In conclusion, the invention provides a TCP testing system and TCP testing method that test TCP type packages and further record all the corresponding testing results obtained without irreversibly discarding of any TCP samples having testing results showing defects. An engineer can analyze and retest the packages which testing results show deficiencies, the erroneous discards of good packages or discards of packages that may be reworked are thereby prevented. [0025]
It will be readily appreciated that the above embodiment with reference to TCP type packages should not be construed in a limited manner, and may encompass various types of semiconductor packages such as aforementioned COF packages also suitable with the invention. Those skilled in the art will therefore readily understand that various modifications and variations can be made to the structure of the present invention without departing from the scope or spirit of the invention. In view of the foregoing, it is therefore intended that the present invention cover modifications and variations of this invention provided they fall within the scope of the following claims and their equivalents. [0026]

Claims

What is claimed is:

1. A method of testing a tape carrier package (TCP), comprising:

providing a plurality of tape carrier packages;

attributing an identification code to each of the tape carrier packages;

performing a first testing of the tape carrier packages, wherein the first testing of the tape carrier packages provides a plurality of first testing results for each of the tape carrier packages;

recording the first testing results correspondingly to the identification codes;

analyzing the tape carrier packages and the correspondingly recorded testing results that show defects; and

performing a second testing of the tape carrier packages that have first testing results showing defects, and discarding the tape carrier packages tested defective in the second testing.

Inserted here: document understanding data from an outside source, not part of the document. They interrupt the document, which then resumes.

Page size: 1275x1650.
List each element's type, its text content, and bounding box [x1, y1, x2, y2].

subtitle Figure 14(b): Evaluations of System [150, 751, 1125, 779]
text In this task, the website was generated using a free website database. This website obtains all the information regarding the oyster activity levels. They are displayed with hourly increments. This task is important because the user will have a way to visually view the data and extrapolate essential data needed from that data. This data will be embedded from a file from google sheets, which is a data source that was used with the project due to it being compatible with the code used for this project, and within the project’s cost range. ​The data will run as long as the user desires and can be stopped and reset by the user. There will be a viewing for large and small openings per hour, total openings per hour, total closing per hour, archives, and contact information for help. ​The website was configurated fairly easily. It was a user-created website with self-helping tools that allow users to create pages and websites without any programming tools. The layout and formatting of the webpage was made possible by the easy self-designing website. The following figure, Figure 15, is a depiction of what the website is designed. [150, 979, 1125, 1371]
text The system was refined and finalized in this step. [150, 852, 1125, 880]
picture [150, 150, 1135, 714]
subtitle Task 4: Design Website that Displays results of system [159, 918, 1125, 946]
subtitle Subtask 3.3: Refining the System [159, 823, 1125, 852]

2. The method of claim 1, wherein the first testing results comprise a pass-or-failure information.

3. The method of claim 1, wherein the first testing results comprise an information indicating whether a tape carrier package has failed to the first testing.

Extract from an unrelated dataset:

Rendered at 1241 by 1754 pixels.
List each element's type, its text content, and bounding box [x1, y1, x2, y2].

4. The method of claim 1, wherein the first testing results are further analyzed to determine causes of erroneous first testing results.

5. The method of claim 1, further adapted to test chip-on-film (COF) type packages.

6. The method of claim 5, wherein the COF type packages include a plurality of pins having a pitch below about 40 μm.

7. The method of claim 1, wherein the tape carrier packages have a number of pins between about 400 and 500.